Page excerpt below:

Re: How to export all not-null keyed ValueState

Posted by Averell Huyen Levan <lv...@gmail.com>.
Hi Fabian,

Thanks for that. However, as I mentioned in my previous email, that
implementation requires a lot of typecasting/object wrapping.
I tried to broadcast that Toggle stream - the toggles will be saved as a
MapState, and whenever an export trigger record arrived, I send out that
MapState. There's no use of applyToKeyedState in this implementation. And
the problem I got is I received duplicated output (one from each
parallelism-instance).

Is there any option to modify the keyed state from within the
processBroadcastElement() method?

Thanks a lot for your help.

Regards,
Averell


On Fri, May 10, 2019 at 8:52 PM Fabian Hueske <fh...@gmail.com> wrote:

> Hi Averell,
>
> Ah, sorry. I had assumed the toggle events where broadcasted anyway.
> Since you had both streams keyed, your current solution looks fine to me.
>
> Best,
> Fabian
>
> Am Fr., 10. Mai 2019 um 03:13 Uhr schrieb Averell Huyen Levan <
> lvhuyen@gmail.com>:
>
>> Hi Fabian,
>>
>> Sorry, but I am still confused about your guide. If I union the Toggle
>> stream with the StateReportTrigger stream, would that means I need to make
>> my Toggles broadcasted states? Or there's some way to modify the keyed
>> states from within the processBroadcastElement() method?
>>
>> I tried to implement the other direction (which I briefed in my previous
>> email). It seems working, but I am not confident in that, not sure whether
>> it has any flaws. Could you please give your comment?
>> In my view, this implementation causes a lot of type-casting for my main
>> data stream, which might cause a high impact on performance (my toggle is
>> on in only about 1% of the keys, and the rate of input1.left is less than a
>> millionth comparing to the rate of input1.right)
>>
>> /**
>>   * This KeyedBroadcastProcessFunction has:
>>   *    input1: a keyed `DataStream[Either[Toggle, MyEvent]]`:
>>   *       input1.left: Toggles in the form of a tuple (Key, Boolean).
>>   *          When Toggle._2 == true, records from input1.right for the same key will be forwarded to the main output.
>>   *          If it is false, records from input1.right for that same key will be dropped
>>   *       input1.right: the main data stream
>>   *
>>   *    input2: a broadcasted stream of StateReport triggers. When a record arrived on this stream,
>>   *       the current value of Toggles will be sent out via the outputTag
>>   */
>> class EventFilterAndExportToggles(outputTag: OutputTag[Toggle])
>>       extends KeyedBroadcastProcessFunction[Key, Either[Toggle, MyEvent], Any, MyEvent] {
>>
>>    val toggleStateDescriptor = new ValueStateDescriptor[Boolean]("MyEventToggle", classOf[Boolean])

End of Page excerpt.

* [Work instruction A]:
Reproduce the rows from the first line through the line containing "VORAUSSETZUNGEN FÜR DIE", substituting "Valdivia" for every "Osorno" and leaving everything else unchanged.
The thread excerpt and the rows after it are separate material with no connection between them.

Input data below:

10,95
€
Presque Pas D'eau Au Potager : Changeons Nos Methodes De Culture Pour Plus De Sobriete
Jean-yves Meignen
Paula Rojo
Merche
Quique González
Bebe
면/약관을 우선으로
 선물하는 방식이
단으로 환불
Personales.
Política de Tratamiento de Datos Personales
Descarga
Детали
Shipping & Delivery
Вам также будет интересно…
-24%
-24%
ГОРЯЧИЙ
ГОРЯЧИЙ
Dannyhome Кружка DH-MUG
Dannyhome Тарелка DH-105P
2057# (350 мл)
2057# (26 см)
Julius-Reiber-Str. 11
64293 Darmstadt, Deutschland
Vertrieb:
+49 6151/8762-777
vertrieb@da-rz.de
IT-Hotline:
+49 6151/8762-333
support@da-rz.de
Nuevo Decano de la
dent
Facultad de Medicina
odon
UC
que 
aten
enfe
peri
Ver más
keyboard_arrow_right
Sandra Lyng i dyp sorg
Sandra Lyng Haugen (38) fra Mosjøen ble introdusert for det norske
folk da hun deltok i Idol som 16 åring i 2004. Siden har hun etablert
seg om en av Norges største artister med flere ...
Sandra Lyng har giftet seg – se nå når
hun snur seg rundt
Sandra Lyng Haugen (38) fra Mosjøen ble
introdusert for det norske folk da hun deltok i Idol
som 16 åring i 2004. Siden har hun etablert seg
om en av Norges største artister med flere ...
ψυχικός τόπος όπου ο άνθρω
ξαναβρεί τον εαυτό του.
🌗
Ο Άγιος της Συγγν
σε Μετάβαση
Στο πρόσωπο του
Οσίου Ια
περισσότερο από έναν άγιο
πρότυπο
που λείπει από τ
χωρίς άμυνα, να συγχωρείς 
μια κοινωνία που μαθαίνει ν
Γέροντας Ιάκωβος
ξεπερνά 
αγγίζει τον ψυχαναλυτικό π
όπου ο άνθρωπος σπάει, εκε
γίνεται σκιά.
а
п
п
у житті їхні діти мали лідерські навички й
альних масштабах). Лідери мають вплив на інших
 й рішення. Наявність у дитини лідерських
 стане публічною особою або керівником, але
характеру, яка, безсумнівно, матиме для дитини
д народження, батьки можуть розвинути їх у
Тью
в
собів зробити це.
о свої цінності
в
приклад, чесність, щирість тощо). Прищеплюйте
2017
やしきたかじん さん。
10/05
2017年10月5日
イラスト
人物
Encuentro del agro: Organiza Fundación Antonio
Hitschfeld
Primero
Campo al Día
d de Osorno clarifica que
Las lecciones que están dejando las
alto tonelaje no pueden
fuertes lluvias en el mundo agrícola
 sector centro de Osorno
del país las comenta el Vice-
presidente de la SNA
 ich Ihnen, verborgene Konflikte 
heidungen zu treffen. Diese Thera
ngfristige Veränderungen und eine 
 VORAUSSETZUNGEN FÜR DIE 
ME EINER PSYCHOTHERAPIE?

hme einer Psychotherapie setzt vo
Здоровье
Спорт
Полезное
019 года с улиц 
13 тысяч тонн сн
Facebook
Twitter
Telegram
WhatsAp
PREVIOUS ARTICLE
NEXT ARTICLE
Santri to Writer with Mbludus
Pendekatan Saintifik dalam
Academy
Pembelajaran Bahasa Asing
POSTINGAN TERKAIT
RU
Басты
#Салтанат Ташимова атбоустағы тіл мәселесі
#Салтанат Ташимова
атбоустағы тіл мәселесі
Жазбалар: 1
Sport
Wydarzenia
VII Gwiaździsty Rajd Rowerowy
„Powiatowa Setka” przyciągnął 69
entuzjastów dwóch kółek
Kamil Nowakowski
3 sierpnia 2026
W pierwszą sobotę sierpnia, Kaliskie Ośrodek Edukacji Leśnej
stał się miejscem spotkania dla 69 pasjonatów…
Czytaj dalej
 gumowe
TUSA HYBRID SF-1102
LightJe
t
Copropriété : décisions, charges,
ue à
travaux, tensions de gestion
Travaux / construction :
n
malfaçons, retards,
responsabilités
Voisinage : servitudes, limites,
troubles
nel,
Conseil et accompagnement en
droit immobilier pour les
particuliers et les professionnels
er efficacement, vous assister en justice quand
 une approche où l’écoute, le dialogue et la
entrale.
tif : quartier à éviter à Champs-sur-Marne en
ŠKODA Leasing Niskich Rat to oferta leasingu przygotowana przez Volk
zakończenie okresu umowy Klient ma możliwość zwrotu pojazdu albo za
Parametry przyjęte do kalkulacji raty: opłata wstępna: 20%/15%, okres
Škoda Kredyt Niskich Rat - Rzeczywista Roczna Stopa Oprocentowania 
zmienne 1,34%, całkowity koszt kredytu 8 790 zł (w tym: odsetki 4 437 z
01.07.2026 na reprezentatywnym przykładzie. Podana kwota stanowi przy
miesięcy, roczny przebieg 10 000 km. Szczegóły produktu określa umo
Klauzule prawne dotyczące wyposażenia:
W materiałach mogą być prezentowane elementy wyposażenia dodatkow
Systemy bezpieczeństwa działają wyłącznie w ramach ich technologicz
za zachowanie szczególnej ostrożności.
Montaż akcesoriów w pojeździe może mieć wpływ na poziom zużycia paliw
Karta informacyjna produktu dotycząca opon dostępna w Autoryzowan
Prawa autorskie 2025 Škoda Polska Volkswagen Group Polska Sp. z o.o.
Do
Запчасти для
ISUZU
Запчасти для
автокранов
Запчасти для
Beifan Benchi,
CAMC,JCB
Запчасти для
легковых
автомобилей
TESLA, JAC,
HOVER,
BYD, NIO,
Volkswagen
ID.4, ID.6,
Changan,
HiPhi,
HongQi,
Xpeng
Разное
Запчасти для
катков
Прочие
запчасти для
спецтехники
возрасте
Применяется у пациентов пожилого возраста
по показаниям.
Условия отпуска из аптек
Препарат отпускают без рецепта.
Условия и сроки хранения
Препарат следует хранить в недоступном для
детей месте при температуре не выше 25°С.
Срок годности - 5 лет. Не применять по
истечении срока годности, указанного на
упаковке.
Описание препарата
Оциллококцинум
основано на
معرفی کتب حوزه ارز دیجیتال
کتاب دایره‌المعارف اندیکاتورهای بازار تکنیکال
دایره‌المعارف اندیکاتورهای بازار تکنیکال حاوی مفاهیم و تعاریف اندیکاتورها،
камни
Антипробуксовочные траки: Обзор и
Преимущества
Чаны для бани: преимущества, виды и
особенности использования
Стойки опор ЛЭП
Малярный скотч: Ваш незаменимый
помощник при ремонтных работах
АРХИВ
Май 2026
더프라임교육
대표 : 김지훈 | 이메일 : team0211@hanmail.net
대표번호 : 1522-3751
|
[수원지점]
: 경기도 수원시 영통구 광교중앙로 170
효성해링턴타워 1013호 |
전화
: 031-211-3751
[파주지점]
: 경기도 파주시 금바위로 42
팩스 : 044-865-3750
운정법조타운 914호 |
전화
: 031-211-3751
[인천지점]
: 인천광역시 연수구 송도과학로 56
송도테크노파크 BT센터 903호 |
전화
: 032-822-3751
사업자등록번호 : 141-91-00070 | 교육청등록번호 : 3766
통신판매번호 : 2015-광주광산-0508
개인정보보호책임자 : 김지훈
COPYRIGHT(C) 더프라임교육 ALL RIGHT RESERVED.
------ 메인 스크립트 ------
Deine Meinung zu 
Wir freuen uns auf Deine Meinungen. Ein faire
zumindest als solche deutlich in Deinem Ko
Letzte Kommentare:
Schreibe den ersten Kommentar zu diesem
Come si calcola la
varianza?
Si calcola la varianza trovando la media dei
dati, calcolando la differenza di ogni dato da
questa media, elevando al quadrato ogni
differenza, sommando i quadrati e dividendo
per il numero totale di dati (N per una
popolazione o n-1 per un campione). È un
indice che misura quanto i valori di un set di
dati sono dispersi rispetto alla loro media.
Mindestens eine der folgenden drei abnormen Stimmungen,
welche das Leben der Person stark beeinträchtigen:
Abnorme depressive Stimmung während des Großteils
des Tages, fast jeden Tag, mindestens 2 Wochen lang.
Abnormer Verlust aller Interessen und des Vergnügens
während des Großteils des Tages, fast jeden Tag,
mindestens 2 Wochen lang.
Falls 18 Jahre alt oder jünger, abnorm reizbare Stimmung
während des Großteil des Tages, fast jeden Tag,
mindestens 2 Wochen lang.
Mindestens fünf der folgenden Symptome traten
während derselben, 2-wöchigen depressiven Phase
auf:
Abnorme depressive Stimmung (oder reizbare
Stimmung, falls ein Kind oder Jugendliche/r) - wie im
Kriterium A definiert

End of Input data.

* [Work instruction B]:
In the thread excerpt, list the type parameters given to KeyedBroadcastProcessFunction in the class declaration.

* [Output A]:
10,95
€
Presque Pas D'eau Au Potager : Changeons Nos Methodes De Culture Pour Plus De Sobriete
Jean-yves Meignen
Paula Rojo
Merche
Quique González
Bebe
면/약관을 우선으로
 선물하는 방식이
단으로 환불
Personales.
Política de Tratamiento de Datos Personales
Descarga
Детали
Shipping & Delivery
Вам также будет интересно…
-24%
-24%
ГОРЯЧИЙ
ГОРЯЧИЙ
Dannyhome Кружка DH-MUG
Dannyhome Тарелка DH-105P
2057# (350 мл)
2057# (26 см)
Julius-Reiber-Str. 11
64293 Darmstadt, Deutschland
Vertrieb:
+49 6151/8762-777
vertrieb@da-rz.de
IT-Hotline:
+49 6151/8762-333
support@da-rz.de
Nuevo Decano de la
dent
Facultad de Medicina
odon
UC
que 
aten
enfe
peri
Ver más
keyboard_arrow_right
Sandra Lyng i dyp sorg
Sandra Lyng Haugen (38) fra Mosjøen ble introdusert for det norske
folk da hun deltok i Idol som 16 åring i 2004. Siden har hun etablert
seg om en av Norges største artister med flere ...
Sandra Lyng har giftet seg – se nå når
hun snur seg rundt
Sandra Lyng Haugen (38) fra Mosjøen ble
introdusert for det norske folk da hun deltok i Idol
som 16 åring i 2004. Siden har hun etablert seg
om en av Norges største artister med flere ...
ψυχικός τόπος όπου ο άνθρω
ξαναβρεί τον εαυτό του.
🌗
Ο Άγιος της Συγγν
σε Μετάβαση
Στο πρόσωπο του
Οσίου Ια
περισσότερο από έναν άγιο
πρότυπο
που λείπει από τ
χωρίς άμυνα, να συγχωρείς 
μια κοινωνία που μαθαίνει ν
Γέροντας Ιάκωβος
ξεπερνά 
αγγίζει τον ψυχαναλυτικό π
όπου ο άνθρωπος σπάει, εκε
γίνεται σκιά.
а
п
п
у житті їхні діти мали лідерські навички й
альних масштабах). Лідери мають вплив на інших
 й рішення. Наявність у дитини лідерських
 стане публічною особою або керівником, але
характеру, яка, безсумнівно, матиме для дитини
д народження, батьки можуть розвинути їх у
Тью
в
собів зробити це.
о свої цінності
в
приклад, чесність, щирість тощо). Прищеплюйте
2017
やしきたかじん さん。
10/05
2017年10月5日
イラスト
人物
Encuentro del agro: Organiza Fundación Antonio
Hitschfeld
Primero
Campo al Día
d de Valdivia clarifica que
Las lecciones que están dejando las
alto tonelaje no pueden
fuertes lluvias en el mundo agrícola
 sector centro de Valdivia
del país las comenta el Vice-
presidente de la SNA
 ich Ihnen, verborgene Konflikte 
heidungen zu treffen. Diese Thera
ngfristige Veränderungen und eine 
 VORAUSSETZUNGEN FÜR DIE 

* [Output B]:
Key
Either[Toggle, MyEvent]
Any
MyEvent